# Graphs

## 1 Reconfiguration Graph of Independent Sets under Token Sliding

### 1.1 Definitions

An independent set $I$ of a graph $G$ is a subset of vertices of $G$ where any two members $u,v\in I$, there is no edge of $G$ connecting $u$ and $v$. The reconfiguration graph of independent sets of $G$ under Token Sliding, denoted by $\mathsf{TS}(G)$, takes all independent sets of $G$ as its nodes (vertices). Two nodes $I,J$ of $\mathsf{TS}(G)$ are adjacent if there are two vertices $u,v$ such that $I\setminus J=\{u\}$, $J\setminus I=\{v\}$, and $uv$ is an edge of $G$.

### 1.2 Graph Data

• The first line of the file contains the number of graphs, followed by a blank line.

• For each graph $H$, if $H=\mathsf{TS}(G)$ is nonplanar for some graph $G$, we provide data on a Kuratowski subgraph of $H$, not the whole graph $H$.

• For each graph:

• The first line contains the number of vertices $n$.

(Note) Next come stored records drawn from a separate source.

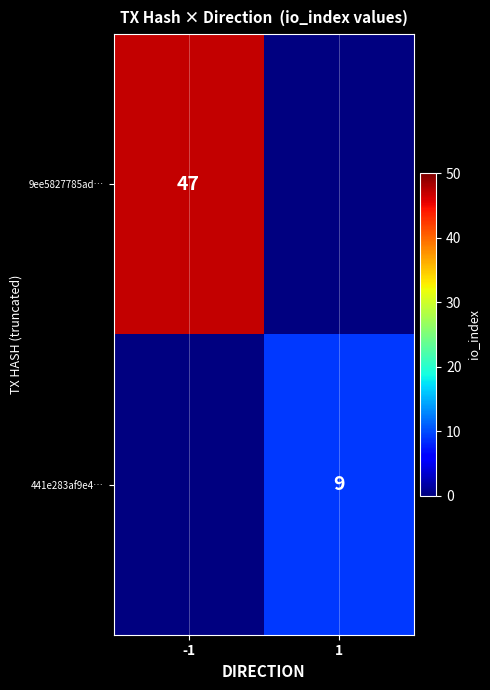

Which category has the highest value across all series?

-1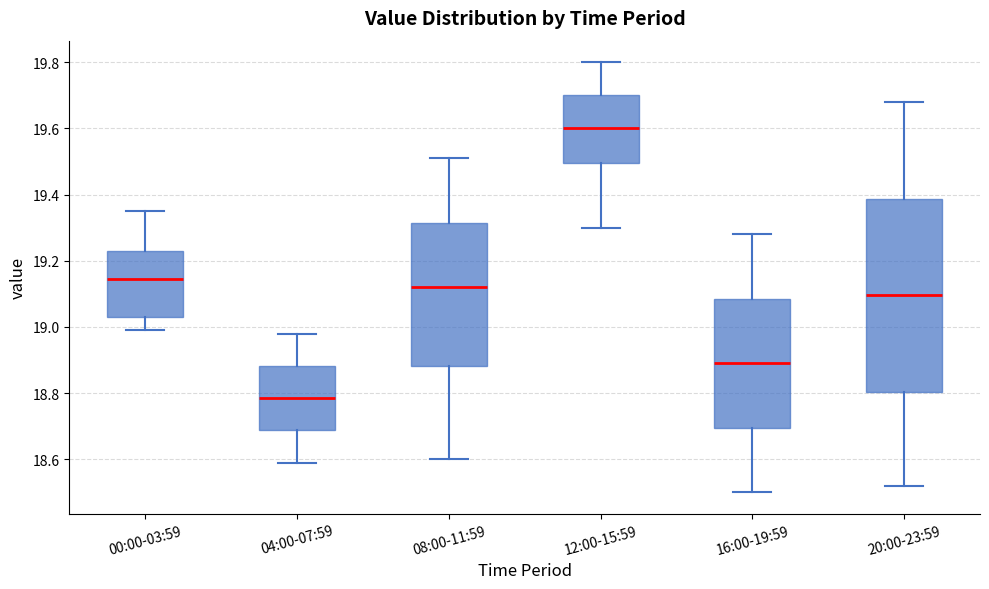

Which box has the highest median line?

12:00-15:59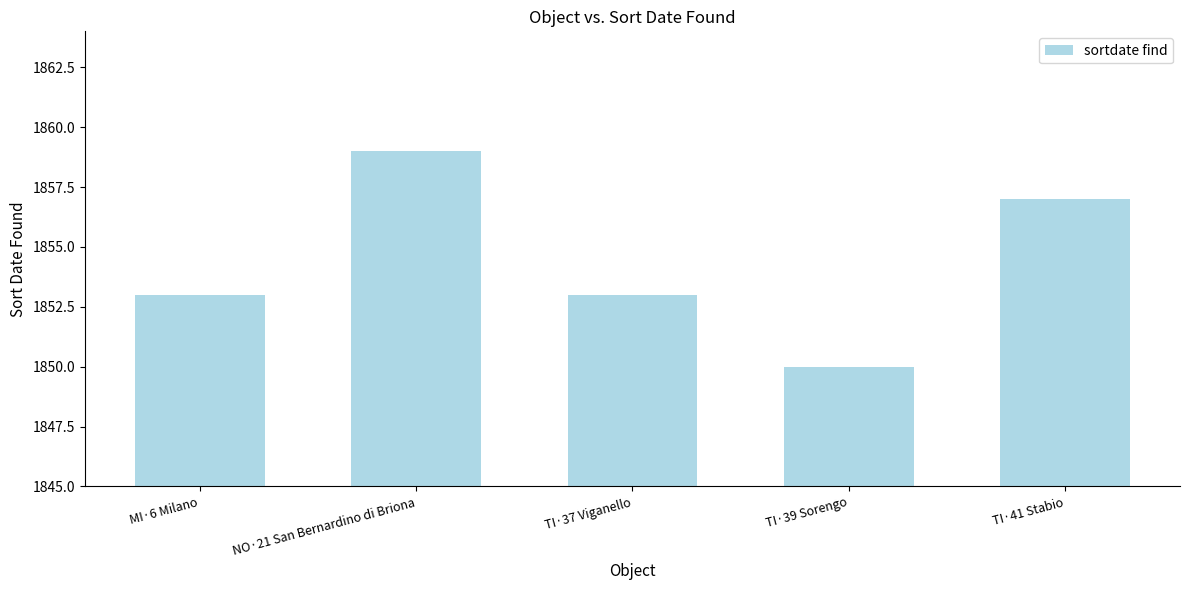

Does the chart contain stacked bars?

No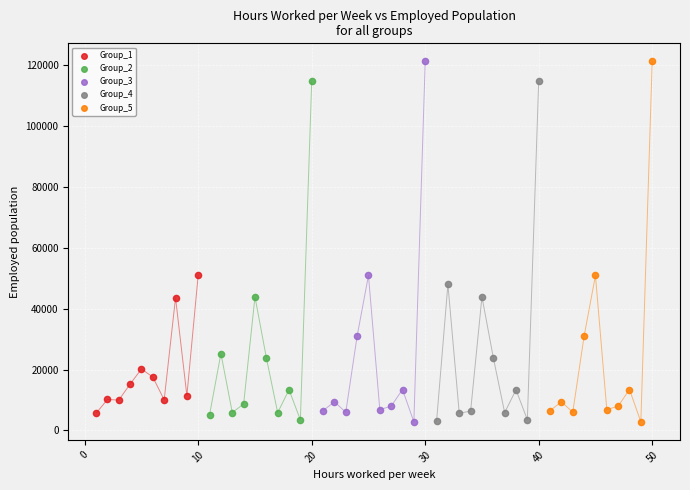

What are all the series names shown in the legend?

Group_1, Group_2, Group_3, Group_4, Group_5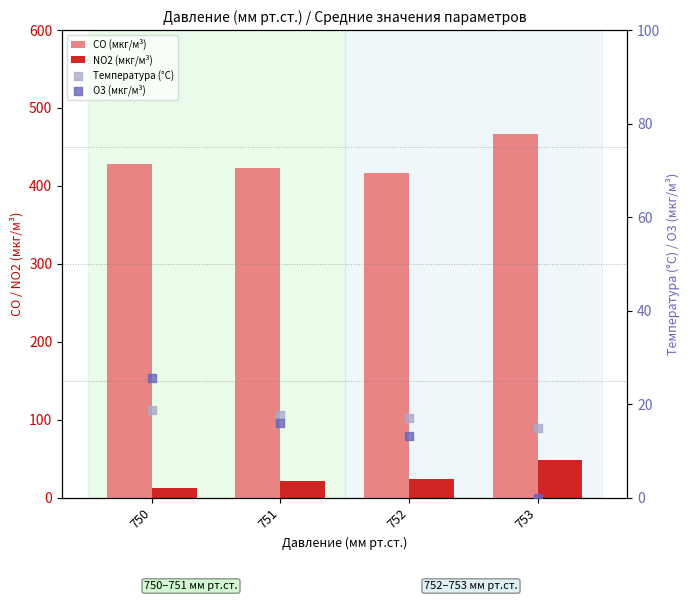

Is the value of CO (мкг/м³) at 750 greater than the value of Температура (°C) at 752?

Yes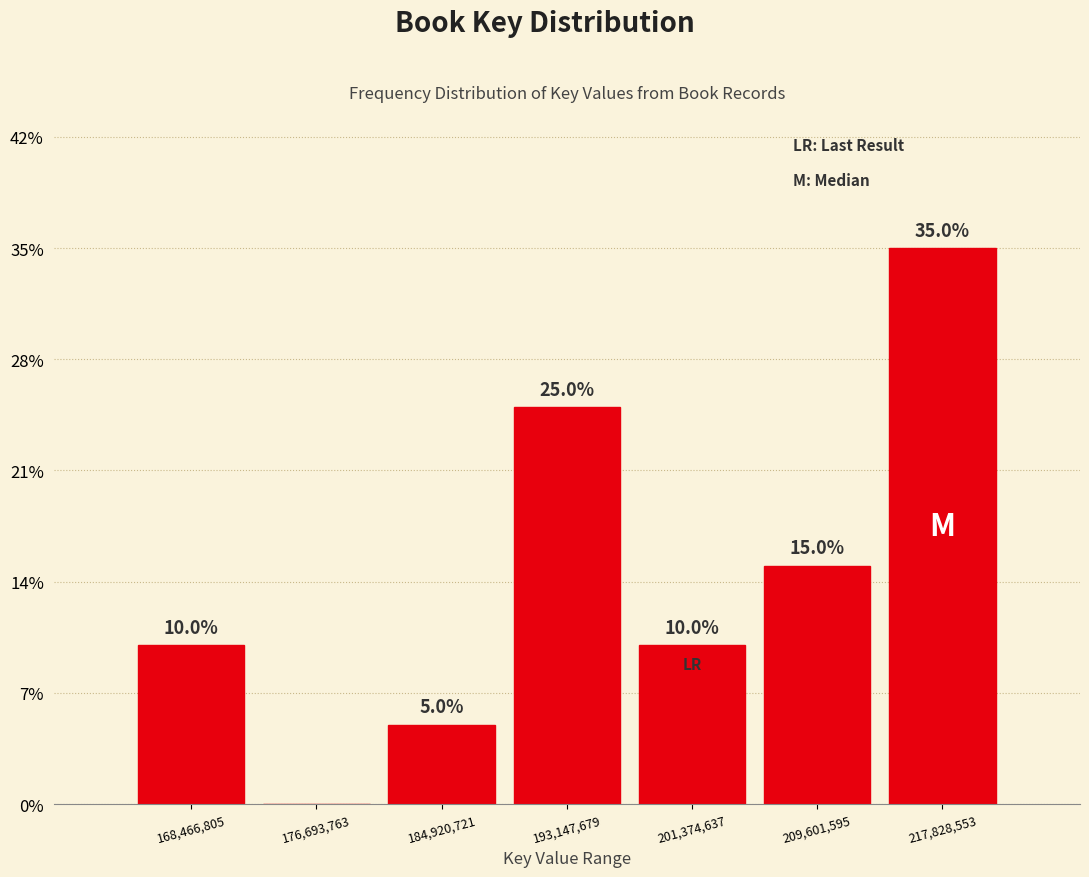

Over which range of the x-axis is the bar tallest?

214000000 to 222000000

• Each of the next $n$ lines is of the form: vertex: label. The vertex is counted from $0$ to $n-1$.

If the graph is planar, the format is vertex: label: x y, where $x$ and $y$ are the coordinates of the vertex in a planar layout of the graph.

If the graph is $\mathsf{TS}(G)$ for some graph $G$, the label is of the form [v1, v2, ..., vk], which represents a size-$k$ independent set of $G$.

• The next $n$ lines describe the corresponding adjacency matrix.

• The description ends by a blank line.

## History

• 2021/07/13: Add data on planarity/nonplanarity of reconfiguration graph of independent sets under Token Sliding, where the original input graph has $n\in\{6,7,8,9\}$ vertices.